| ИСХОДНЫЙ ТЕКСТ |
Сегодня утром представлял я государю разные интендантские образцы, в том числе новое шинельное сукно темно-серого цвета. После обедни представлялись его величеству офицеры, кончившие курс в Академии Генерального штаба.
Сегодня же, несмотря на Вербное воскресенье, было экстренное заседание Комитета министров, на котором в последний раз рассматривалось представление министра путей сообщения о новых линиях железных дорог. Опять пришлось мне выдержать жаркие прения. По одному из вопросов вышло разногласие: со мною подали голоса пятеро, все остальные 20 голосов – против меня. Впрочем, я уже привык к тому, что при суждениях о железных дорогах военные интересы не только не находят защитников, но вызывают прямое противодействие со стороны большинства моих коллег. Думаю, что ни в одном правительстве нет такой односторонности во взглядах на государственные нужды и интересы.
В особенности возмутительны лицемерные речи тех ораторов, которые стараются мнимыми экономическими и финансовыми соображениями маскировать закулисные побуждения, частные корыстные интересы. Удастся ли кому-либо из влиятельных лиц выхлопотать, чтобы выдали концессию на постройку железнодорожной линии, проходящей через его имение или его заводы, и вот эта линия провозглашается крайне необходимой для процветания целого края, для развития промышленности и т. д. Если при этом напомнишь о другой, соседней линии, более необходимой не для местных только интересов, а для целей общегосударственных, то возражают, что речь о той линии еще впереди; а когда через несколько времени напомнишь снова, без зазрения совести объявляют, что она сделалась уже невозможной за проведением той, на которую только что перед тем выдана концессия. Такова в общих чертах история всей нашей железнодорожной сети. Досадно и прискорбно. Я вышел сегодня из заседания в шестом часу, усталый и озлобленный.

| ИЗВЛЕЧЕННЫЕ ЗАПИСИ |
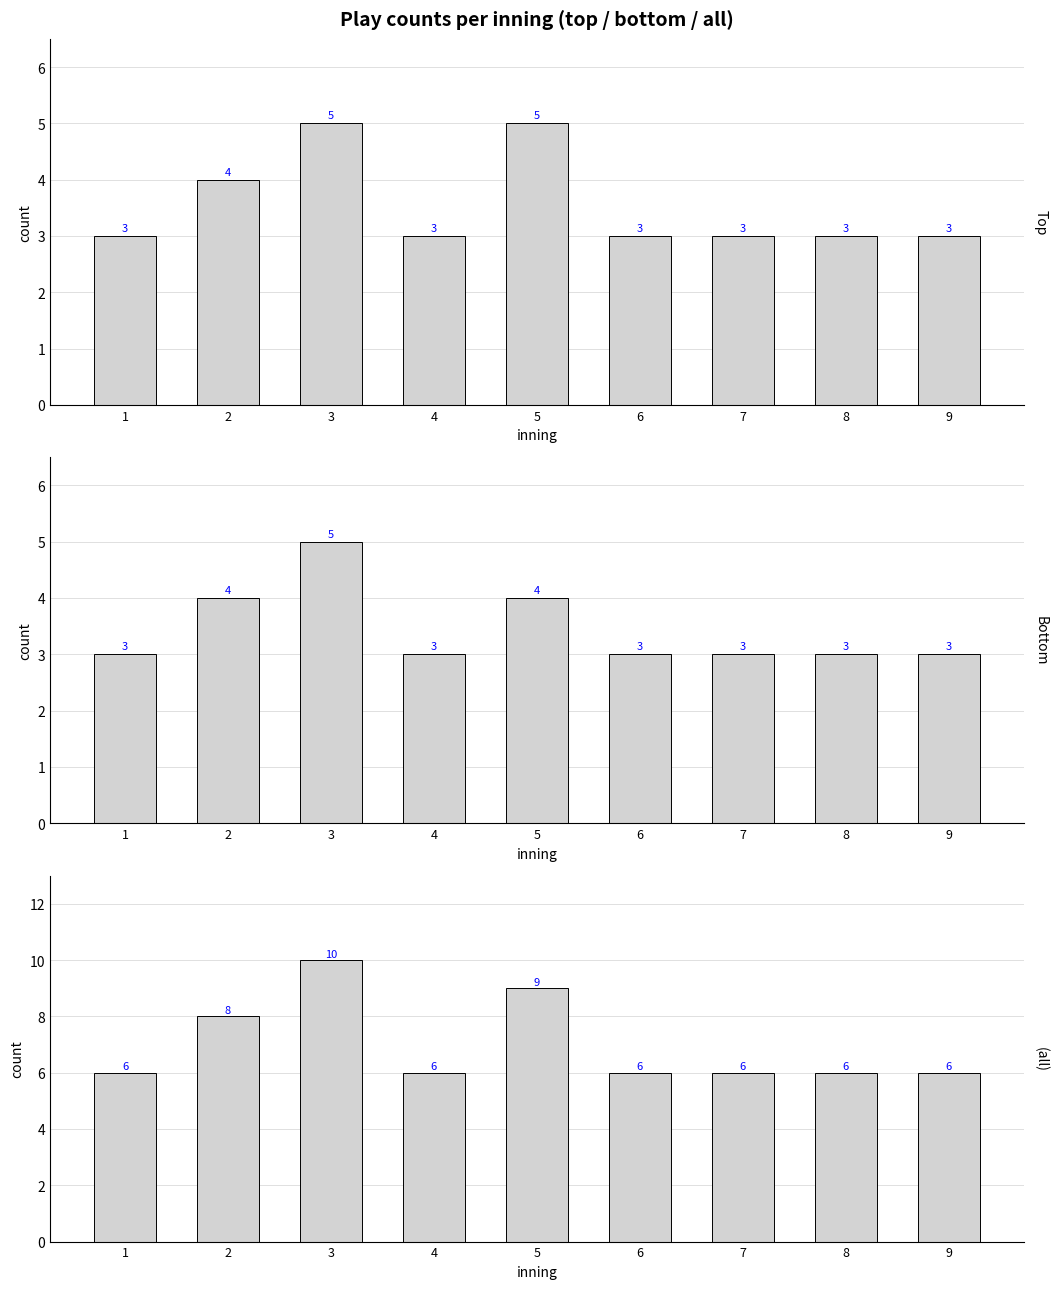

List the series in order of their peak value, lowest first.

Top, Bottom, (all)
---
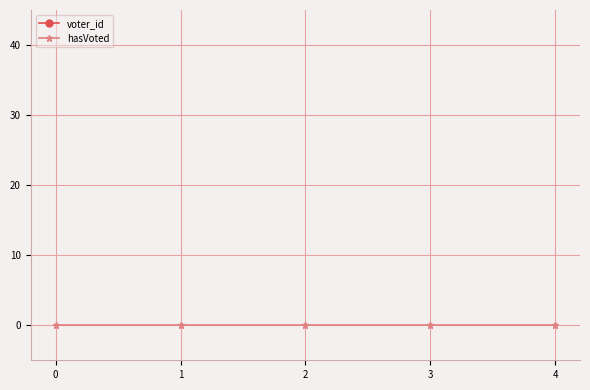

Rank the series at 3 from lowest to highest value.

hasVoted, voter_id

| ВОПРОСЫ И ЗАДАНИЯ |
**A)** Перечислите три события этого дня, о которых рассказывает автор в исходном тексте, в том порядке, в каком они названы.
**B)** Ответьте на вопросы по исходному тексту.
(i) Какого цвета было новое шинельное сукно?
(ii) Сколько голосов было подано против автора при разногласии в Комитете министров?
(iii) В котором часу автор вышел из заседания?
Приведенные выше пункты для работы не требуются.

| ОТВЕТЫ ПО ПУНКТАМ |
**A)**
1. Автор представлял государю разные интендантские образцы, в том числе новое шинельное сукно.
2. После обедни его величеству представлялись офицеры, окончившие курс в Академии Генерального штаба.
3. Состоялось экстренное заседание Комитета министров, на котором в последний раз рассматривалось представление министра путей сообщения о новых линиях железных дорог.

**B)**
(i) Темно-серого.
(ii) 20 голосов.
(iii) В шестом часу.